Referencing that style and iconography, this work in hand cut cotton rag paper with crochet and beaded edging, uses the words of our National Anthem to examine two of the most controversial social issues today, namely our attitude to refugees and to our environment. Both go to the core of our values and challenge us to think about what kind of nation we want to be, now and in the future.
Swarm
Artists’s Statement
This installation was created with Phillip Doggett-Williams as part of an artist in residence for the City of Greater Geelong. Occupying a vacant shop, children and adults engaged in the creation of a collective work inspired by bee hives and swarm behaviour.
Murmuration 2016
Artists’s Statement
In this installation, I was inspired by the extraordinary mass movements of birds, especially starlings and budgerigars which are known as a murmuration. These poetic and dramatic displays are still a mystery to science and are the subject on ongoing research. They represent the mystery of nature, and elicit wonder in us and are a powerful entry point to examining our relationship with the natural world.
In creating a murmuration artwork as part of Arts Week 2016 for Geelong College, I also wanted to initiate a cross disciplinary dialogue between the arts and sciences in the school. My concept for the work included embedding digital and science elements, motifs and activities into the creation of the Murmuration installation.
Detail of Murmuration 2016
Artists’s Statement
This work is based on the mitochondria which are in all our cells. Passing unchanged from a mother to all her children, they connect us all to our ancestral Eves who walked out of Africa. An unbroken line to our past
A Virtual Reality
Artists’s Statement
In this work, I wanted to look at how we view the natural world. Using the image of a frame superimposed in front of a grove of trees, it creates a metaphor for how we selectively perceive nature.
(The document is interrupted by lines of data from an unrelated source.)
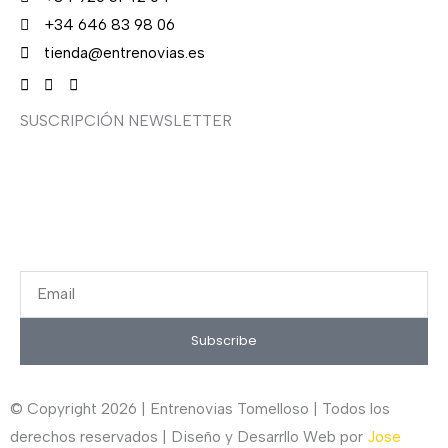
+34 646 83 98 06
tienda@entrenovias.es
SUSCRIPCIÓN NEWSLETTER
¿Quieres recibir en primicia nuestras ofertas y
promociones en novia, fiesta, complementos y calzado?
Suscríbete ahora, solo recibirás correos puntuales.
Email
Subscribe
© Copyright 2026 | Entrenovias Tomelloso | Todos los
derechos reservados | Diseño y Desarrllo Web por
Jose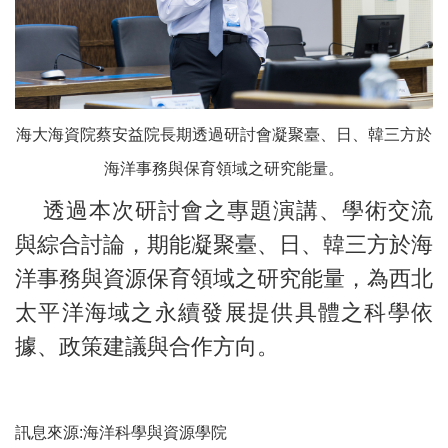
海大海資院蔡安益院長期透過研討會凝聚臺、日、韓三方於
海洋事務與保育領域之研究能量。
透過本次研討會之專題演講、學術交流
與綜合討論，期能凝聚臺、日、韓三方於海
洋事務與資源保育領域之研究能量，為西北
太平洋海域之永續發展提供具體之科學依
據、政策建議與合作方向。
訊息來源:海洋科學與資源學院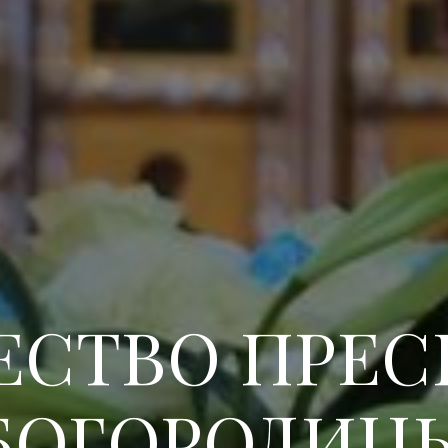
СТВО ПРЕС
БОГОРОДИЦ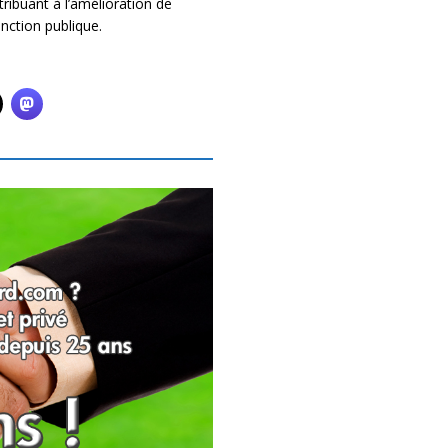
ribuant à l’amélioration de
nction publique.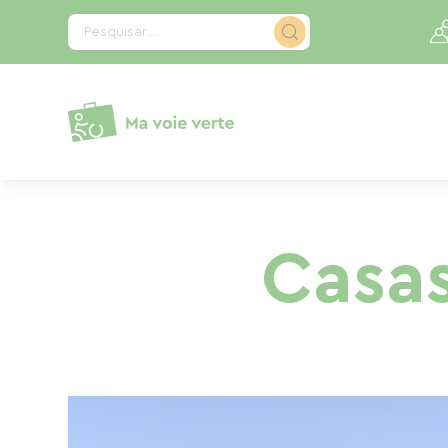
Painel de Gerenciamento de Cookies
Pesquisar...
Casa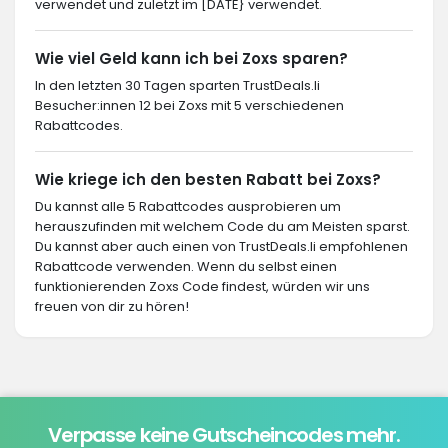
verwendet und zuletzt im [DATE} verwendet.
Wie viel Geld kann ich bei Zoxs sparen?
In den letzten 30 Tagen sparten TrustDeals.li
Besucher:innen 12 bei Zoxs mit 5 verschiedenen
Rabattcodes.
Wie kriege ich den besten Rabatt bei Zoxs?
Du kannst alle 5 Rabattcodes ausprobieren um
herauszufinden mit welchem Code du am Meisten sparst.
Du kannst aber auch einen von TrustDeals.li empfohlenen
Rabattcode verwenden. Wenn du selbst einen
funktionierenden Zoxs Code findest, würden wir uns
freuen von dir zu hören!
Verpasse keine Gutscheincodes mehr.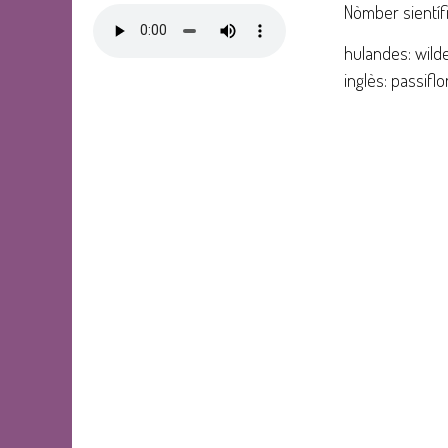
Nòmber sientífik
hulandes: wild
inglès: passiflo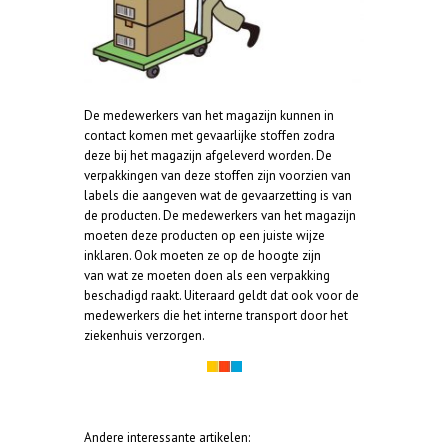
De medewerkers van het magazijn kunnen in
contact komen met gevaarlijke stoffen zodra
deze bij het magazijn afgeleverd worden. De
verpakkingen van deze stoffen zijn voorzien van
labels die aangeven wat de gevaarzetting is van
de producten. De medewerkers van het magazijn
moeten deze producten op een juiste wijze
inklaren. Ook moeten ze op de hoogte zijn
van wat ze moeten doen als een verpakking
beschadigd raakt. Uiteraard geldt dat ook voor de
medewerkers die het interne transport door het
ziekenhuis verzorgen.
Andere interessante artikelen: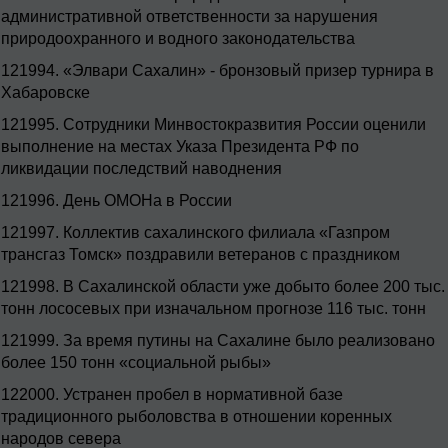
административной ответственности за нарушения
природоохранного и водного законодательства
121994.
«Элвари Сахалин» - бронзовый призер турнира в
Хабаровске
121995.
Сотрудники Минвостокразвития России оценили
выполнение на местах Указа Президента РФ по
ликвидации последствий наводнения
121996.
День ОМОНа в России
121997.
Коллектив сахалинского филиала «Газпром
трансгаз Томск» поздравили ветеранов с праздником
121998.
В Сахалинской области уже добыто более 200 тыс.
тонн лососевых при изначальном прогнозе 116 тыс. тонн
121999.
За время путины на Сахалине было реализовано
более 150 тонн «социальной рыбы»
122000.
Устранен пробел в нормативной базе
традиционного рыболовства в отношении коренных
народов севера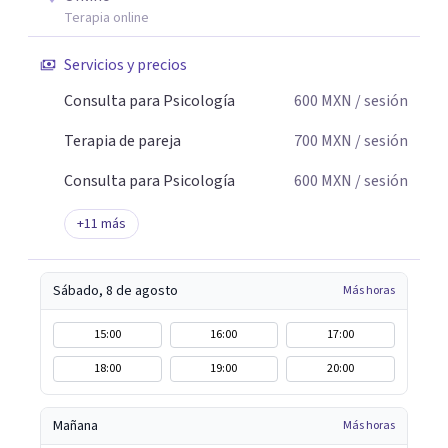
Terapia online
Servicios y precios
Consulta para Psicología
600
MXN
/ sesión
Terapia de pareja
700
MXN
/ sesión
Consulta para Psicología
600
MXN
/ sesión
+
11
más
Sábado, 8 de agosto
Más horas
15:00
16:00
17:00
18:00
19:00
20:00
Mañana
Más horas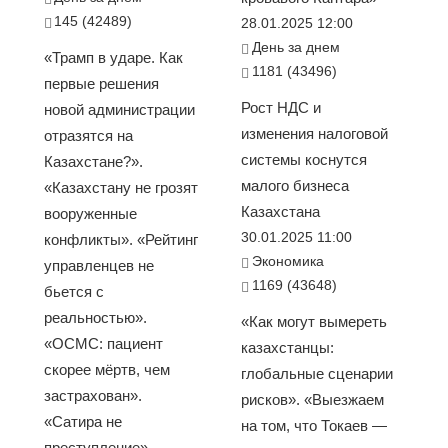
145 (42489)
28.01.2025 12:00
День за днем
«Трамп в ударе. Как
1181 (43496)
первые решения
Рост НДС и
новой администрации
изменения налоговой
отразятся на
системы коснутся
Казахстане?».
малого бизнеса
«Казахстану не грозят
Казахстана
вооруженные
30.01.2025 11:00
конфликты». «Рейтинг
Экономика
управленцев не
1169 (43648)
бьется с
реальностью».
«Как могут вымереть
«ОСМС: пациент
казахстанцы:
скорее мёртв, чем
глобальные сценарии
застрахован».
рисков». «Выезжаем
«Сатира не
на том, что Токаев —
преступление»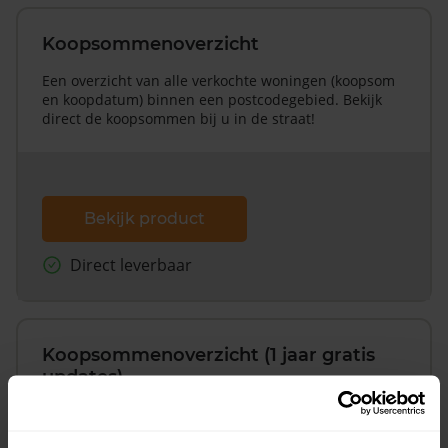
Koopsommenoverzicht
Een overzicht van alle verkochte woningen (koopsom
en koopdatum) binnen een postcodegebied. Bekijk
direct de koopsommen bij u in de straat!
Bekijk product
Direct leverbaar
Koopsommenoverzicht (1 jaar gratis
updates)
Inclusief 1 jaar gratis updates
Een overzicht van alle verkochte woningen (koopsom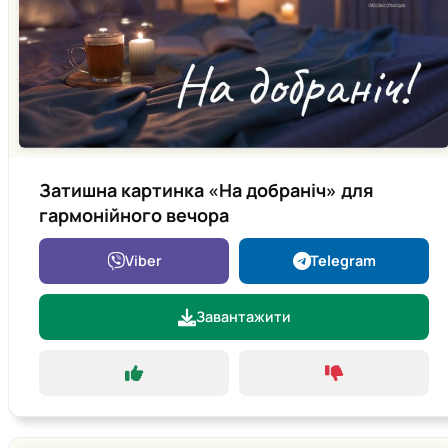
Затишна картинка «На добраніч» для
гармонійного вечора
Viber
Telegram
Завантажити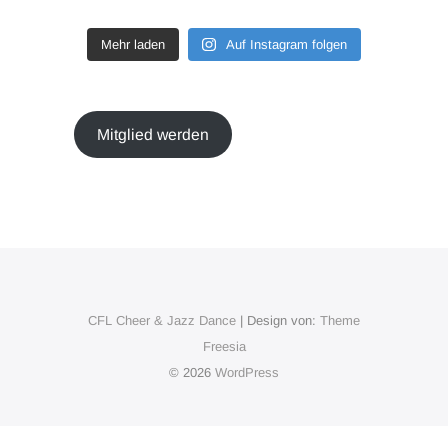
Mehr laden
Auf Instagram folgen
Mitglied werden
CFL Cheer & Jazz Dance
| Design von:
Theme
Freesia
© 2026
WordPress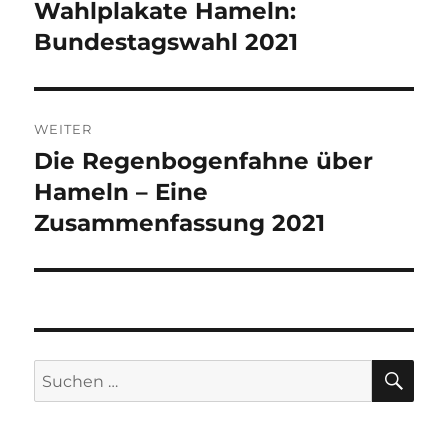
Wahlplakate Hameln:
Vorheriger
Beitrag:
Bundestagswahl 2021
WEITER
Die Regenbogenfahne über
Nächster
Beitrag:
Hameln – Eine
Zusammenfassung 2021
SU
Suchen
nach: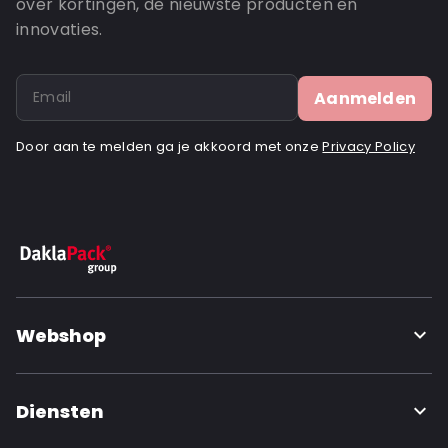
over kortingen, de nieuwste producten en
innovaties.
Aanmelden
Door aan te melden ga je akkoord met onze
Privacy Policy
Webshop
Diensten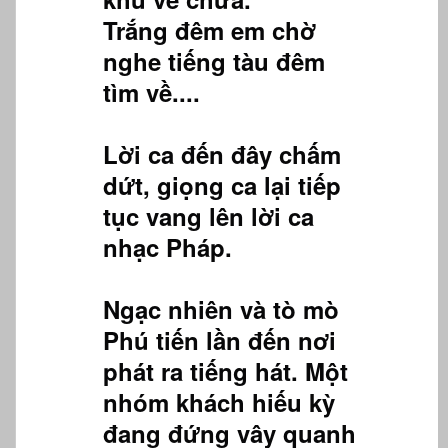
Trắng đêm em chờ
nghe tiếng tàu đêm
tìm về....
Lời ca đến đây chấm
dứt, giọng ca lại tiếp
tục vang lên lời ca
nhạc Pháp.
Ngạc nhiên và tò mò
Phú tiến lần đến nơi
phát ra tiếng hát. Một
nhóm khách hiếu kỳ
đang đứng vây quanh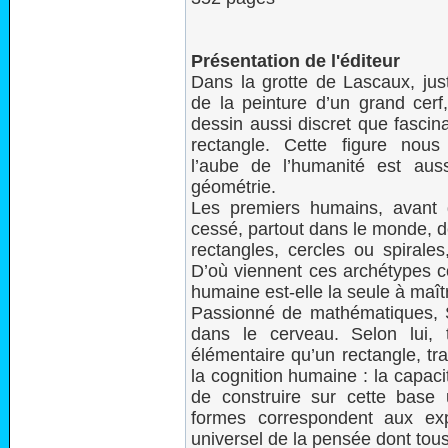
Présentation de l'éditeur
Dans la grotte de Lascaux, ju
de la peinture d’un grand cerf
dessin aussi discret que fascin
rectangle. Cette figure nous
l’aube de l’humanité est auss
géométrie.
Les premiers humains, avant d
cessé, partout dans le monde, d
rectangles, cercles ou spirales
D’où viennent ces archétypes c
humaine est-elle la seule à maîtr
Passionné de mathématiques, 
dans le cerveau. Selon lui,
élémentaire qu’un rectangle, tr
la cognition humaine : la capac
de construire sur cette base
formes correspondent aux ex
universel de la pensée dont tou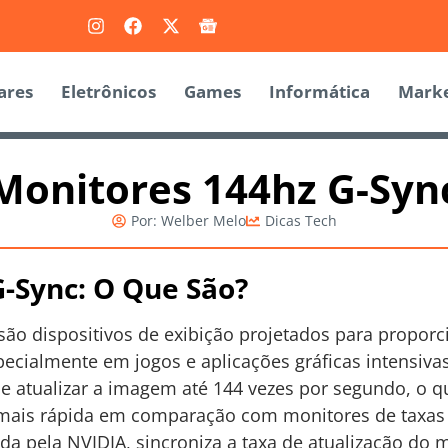
ares
Eletrônicos
Games
Informática
Marke
Monitores 144hz G-Syn
Por:
Welber Melo
Dicas Tech
-Sync: O Que São?
são dispositivos de exibição projetados para proporc
pecialmente em jogos e aplicações gráficas intensivas
ode atualizar a imagem até 144 vezes por segundo, o
mais rápida em comparação com monitores de taxas d
da pela NVIDIA, sincroniza a taxa de atualização do 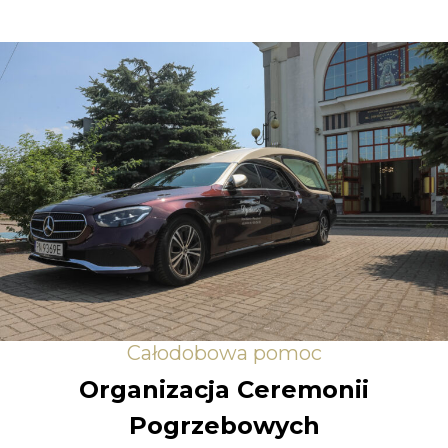
Całodobowa pomoc
Organizacja Ceremonii
Pogrzebowych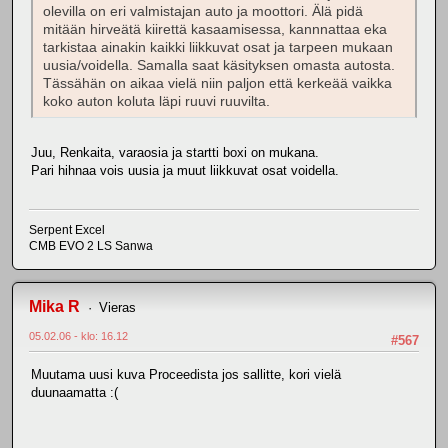
olevilla on eri valmistajan auto ja moottori. Älä pidä
mitään hirveätä kiirettä kasaamisessa, kannnattaa eka
tarkistaa ainakin kaikki liikkuvat osat ja tarpeen mukaan
uusia/voidella. Samalla saat käsityksen omasta autosta.
Tässähän on aikaa vielä niin paljon että kerkeää vaikka
koko auton koluta läpi ruuvi ruuvilta.
Juu, Renkaita, varaosia ja startti boxi on mukana.
Pari hihnaa vois uusia ja muut liikkuvat osat voidella.
Serpent Excel
CMB EVO 2 LS Sanwa
Mika R
Vieras
05.02.06 - klo: 16.12
#567
Muutama uusi kuva Proceedista jos sallitte, kori vielä
duunaamatta :(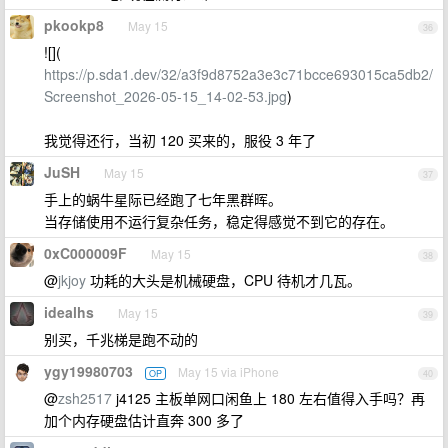
pkookp8
May 15
36
![](
https://p.sda1.dev/32/a3f9d8752a3e3c71bcce693015ca5db2/
Screenshot_2026-05-15_14-02-53.jpg
)
我觉得还行，当初 120 买来的，服役 3 年了
JuSH
May 15
37
手上的蜗牛星际已经跑了七年黑群晖。
当存储使用不运行复杂任务，稳定得感觉不到它的存在。
0xC000009F
May 15
38
@
jkjoy
功耗的大头是机械硬盘，CPU 待机才几瓦。
idealhs
May 15
39
别买，千兆梯是跑不动的
ygy19980703
May 15 via iPhone
OP
40
@
zsh2517
j4125 主板单网口闲鱼上 180 左右值得入手吗？再
加个内存硬盘估计直奔 300 多了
An idealised image of green branches is seen for the partial reality that it is and asks us to question our screen-based view of the world and whether we are choosing to ignore what is happening to the environment all around us.
No Plan B
Artists’s Statement
No Plan B was part of a series of monoprints and collages that looked at communication about climate change.
We live on a finite and fragile planet, we have no other home and there is literally no plan B.
Rhythm of Exchange Series
Artists’s Statement
In this series, I was inspired by a quote from Neil Evernden from his book ‘The Natural Alien’, about the concept of a tree as ‘a rhythm of exchange’, the centre of extraordinary organisational forces. To imagine a tree in this way is to try and see that even something as apparently humble and obvious as this is, in reality, something quite extraordinary. It is the centre of a series of amazing processes circulating water and atoms through our world, and this is occurring all the time all around us. When we simply see the obvious and the boundaries of apparent matter, we ignore the global forces that exist all around us. The same hydrological and atomic cycles that circulate through the force field of a tree channel through us as well. We live not so much ON this planet as IN it.
The tree becomes the metaphor for a wider image of this world in which the invisible becomes visible and we see for the first time the dynamic and totally interconnected nature of our Earth. Seen like this, we can then understand our planet as never before and value it as the unique place in the Universe it really is.
Artists’s Statement
This work is part of a series based on imagery inspired by mitochondria. Their extraordinary evolution links us to our distant past and to the beginning of life on Earth.